JOB ITEM: Reproduce the text in the data below character for character, but leave out the pictures.

SUPPLIED ENTRIES:

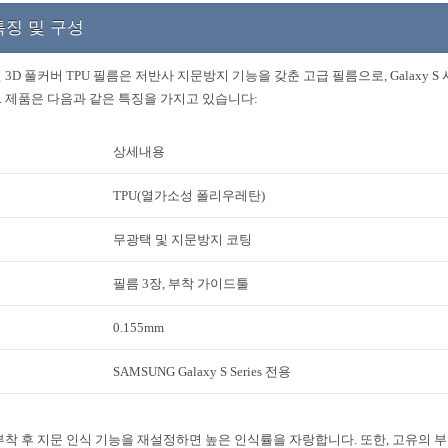
특징 및 구성
 3D 풀커버 TPU 필름은 저반사 지문방지 기능을 갖춘 고급 필름으로, Galaxy 
 제품은 다음과 같은 특징을 가지고 있습니다:
상세내용
TPU(열가소성 폴리우레탄)
무광택 및 지문방지 코팅
필름 3장, 부착 가이드툴
0.155mm
SAMSUNG Galaxy S Series 전용
부착 후 지문 인식 기능을 재설정하면 높은 인식률을 자랑합니다. 또한, 고유의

EXERCISE SOLUTION:
특징 및 구성
 3D 풀커버 TPU 필름은 저반사 지문방지 기능을 갖춘 고급 필름으로, Galaxy 
 제품은 다음과 같은 특징을 가지고 있습니다:
상세내용
TPU(열가소성 폴리우레탄)
무광택 및 지문방지 코팅
필름 3장, 부착 가이드툴
0.155mm
SAMSUNG Galaxy S Series 전용
부착 후 지문 인식 기능을 재설정하면 높은 인식률을 자랑합니다. 또한, 고유의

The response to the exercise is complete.